Brendan Kelly was a 230-pound defensive end when he arrived at the University of Wisconsin — what now seems like eons ago.
“Guys always say, ‘It feels like I just walked in the door yesterday,’ ” Kelly said after a recent spring football practice. “Well, I walked in the door in 2008. It’s been a while.”
When Kelly arrived here from Eden Prairie, Minn., he quickly dropped 10 pounds since he no longer had his mom’s cooking.
After that, it was a constant battle to put on weight — finally reaching the 260s last season — and trying to hold up against 300-pound offensive tackles.
Things changed for Kelly in December when Gary Andersen was hired as the new coach. With the Badgers installing a 3-4 defense and Kelly moving to outside linebacker, speed and athleticism trumped size and strength.
Also at that time, Kelly was granted a sixth year of eligibility from the NCAA after fighting injuries early in his career.
These days, teammates tease Kelly about his age, regarding him as a father figure.
“People always say I’m like 25,” he said. “I’m really only 22. I’m like the father on the team. It’s good to be in that position.”
Kelly points out good friend and roommate Curt Phillips has actually been here a semester longer after enrolling early. Phillips also was given a sixth year.

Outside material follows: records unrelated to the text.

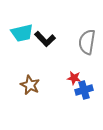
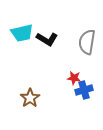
black L-shape: moved 2 px right; rotated 15 degrees counterclockwise
brown star: moved 13 px down; rotated 12 degrees clockwise
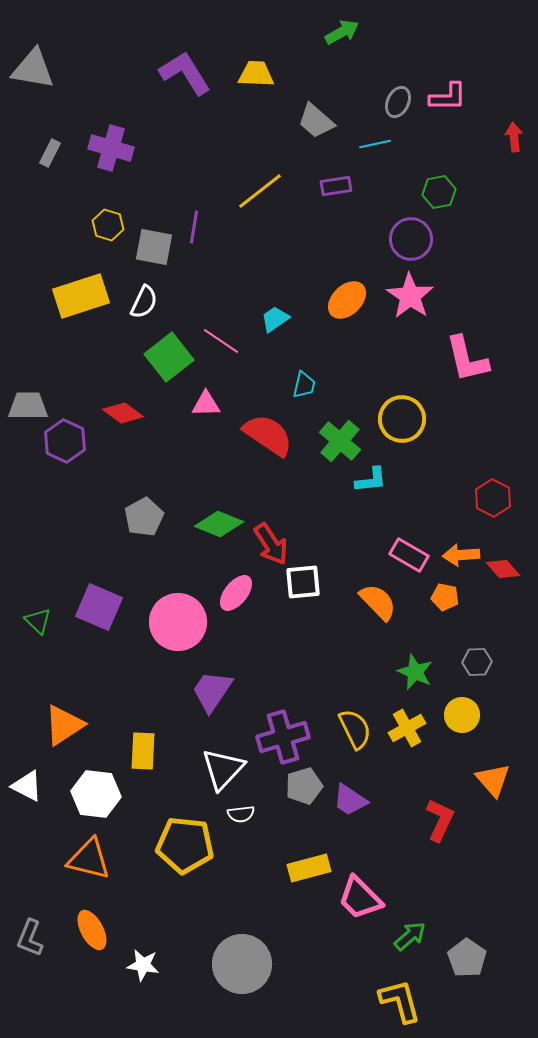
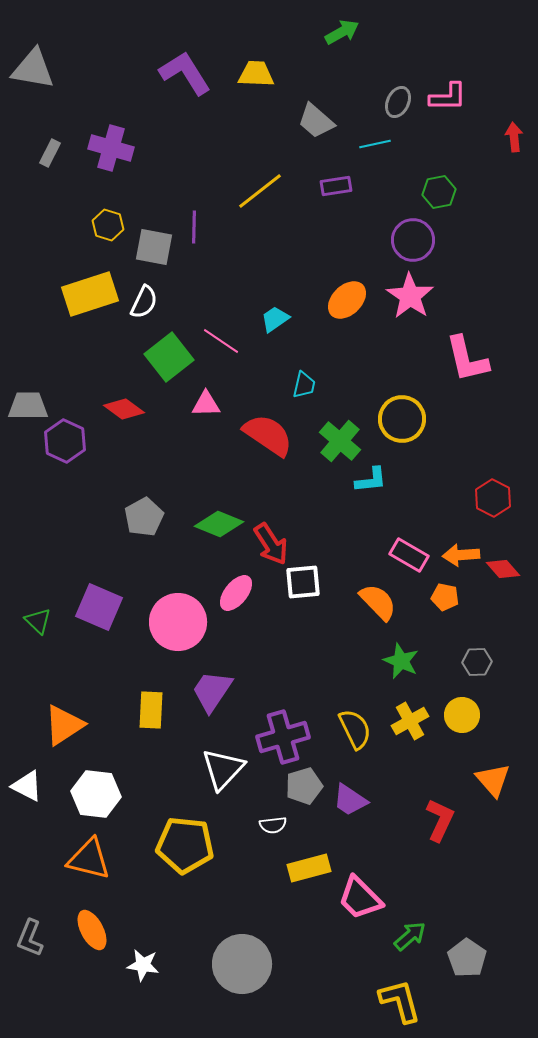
purple line at (194, 227): rotated 8 degrees counterclockwise
purple circle at (411, 239): moved 2 px right, 1 px down
yellow rectangle at (81, 296): moved 9 px right, 2 px up
red diamond at (123, 413): moved 1 px right, 4 px up
green star at (415, 672): moved 14 px left, 11 px up
yellow cross at (407, 728): moved 3 px right, 7 px up
yellow rectangle at (143, 751): moved 8 px right, 41 px up
white semicircle at (241, 814): moved 32 px right, 11 px down
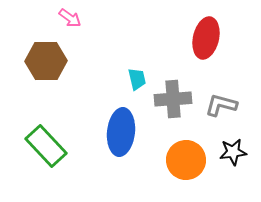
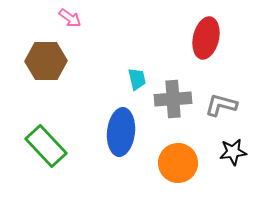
orange circle: moved 8 px left, 3 px down
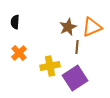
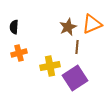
black semicircle: moved 1 px left, 5 px down
orange triangle: moved 3 px up
orange cross: rotated 28 degrees clockwise
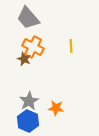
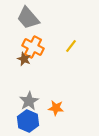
yellow line: rotated 40 degrees clockwise
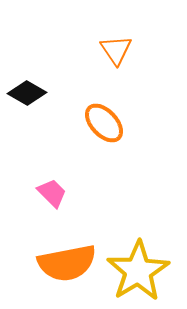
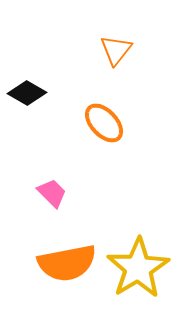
orange triangle: rotated 12 degrees clockwise
yellow star: moved 3 px up
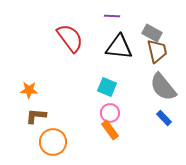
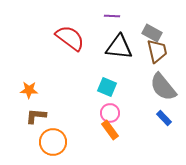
red semicircle: rotated 16 degrees counterclockwise
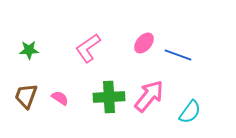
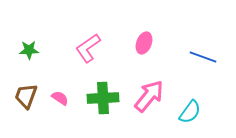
pink ellipse: rotated 20 degrees counterclockwise
blue line: moved 25 px right, 2 px down
green cross: moved 6 px left, 1 px down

Having a second senior year, which is the way Kelly views it, is like a gift.
“Going through the season last year, I was treating it exactly like my last season, doing everything I could,” he said.
“I wanted to come back, I’ve got something to prove. I’ve battled so many injuries early in my career, the last couple seasons I’ve been pretty good, getting rid of the injury bug. Why not come back for one more season?”
The interview with Kelly last week came prior to the news on Friday that senior David Gilbert will not play this season due to recurring injury problems in his right foot.
“We lost a very good player, we all know that,” Andersen said after practice on Saturday. “It’s an opportunity for a young player to step up and I think they’re doing a nice job. ... If I’m betting on David, I would say his days of playing football are not over.”
Andersen was apparently referring to the NFL, since UW officials indicated Gilbert would not play again for the Badgers.
It’s not just an opportunity for young guys, either, to step forward. The old guy in the room will need to do more at his new position.
“I think it caters to guys in my position,” Kelly said of his new spot. “Guys that may not have been 280-pound defensive ends, but maybe 250-pound defensive ends that can move in space or drop.”
Kelly is focusing on quickness and agility drills this spring. He currently weighs 255 and plans to play at that weight.
The problem for Kelly is he has not practiced all spring following what he said was a minor surgical procedure on a hip. It was to clear up an issue that surfaced in the Big Ten Conference championship game but died down enough not to bother him in the Rose Bowl.
“It wasn’t a big injury or anything,” he said. “It’s kind of one of those things where it could get worse. If you fix it now, there’s no problems.”
Kelly feels ready to practice, but Andersen has been admittedly cautious when it comes to injuries this spring. At least 16 players were held out of the scrimmage on Saturday due to injuries.
Kelly has been relegated to leading cheers on the sidelines, but when you’ve been at it as long as he has, is there much to be gained from spring drills?
“(Andersen) is really smart about taking care of his players, especially the seniors,” Kelly said.
“One of the biggest things is how important the senior class is to him. You really realize that he cares about you and respects you, both on and off the field.”
Kelly is pursuing a master’s in Educational Leadership and Policy Analysis, with a focus on athletic administration. That means he could be hitting up UW athletic director Barry Alvarez for a future job.
“I’ve managed to put together a crazy resume of internships, majors and (a) master’s,” Kelly said. “I’m that guy that milks the system, I guess.”
Kelly also realizes he’s never too old to stop learning. That’s why keeping an open mind through the recent coaching change taught him a valuable lesson.
“I think there’s a lot of takeaway from every season,” he said. “Some of the biggest things for me through the whole transition was kind of growing and learning. With any change that happens, it’s not always bad. There can be a lot of room for opportunity and growth.
“It’s a great opportunity to play that outside linebacker position. I’m definitely increasing my football IQ and learning a different style of play.”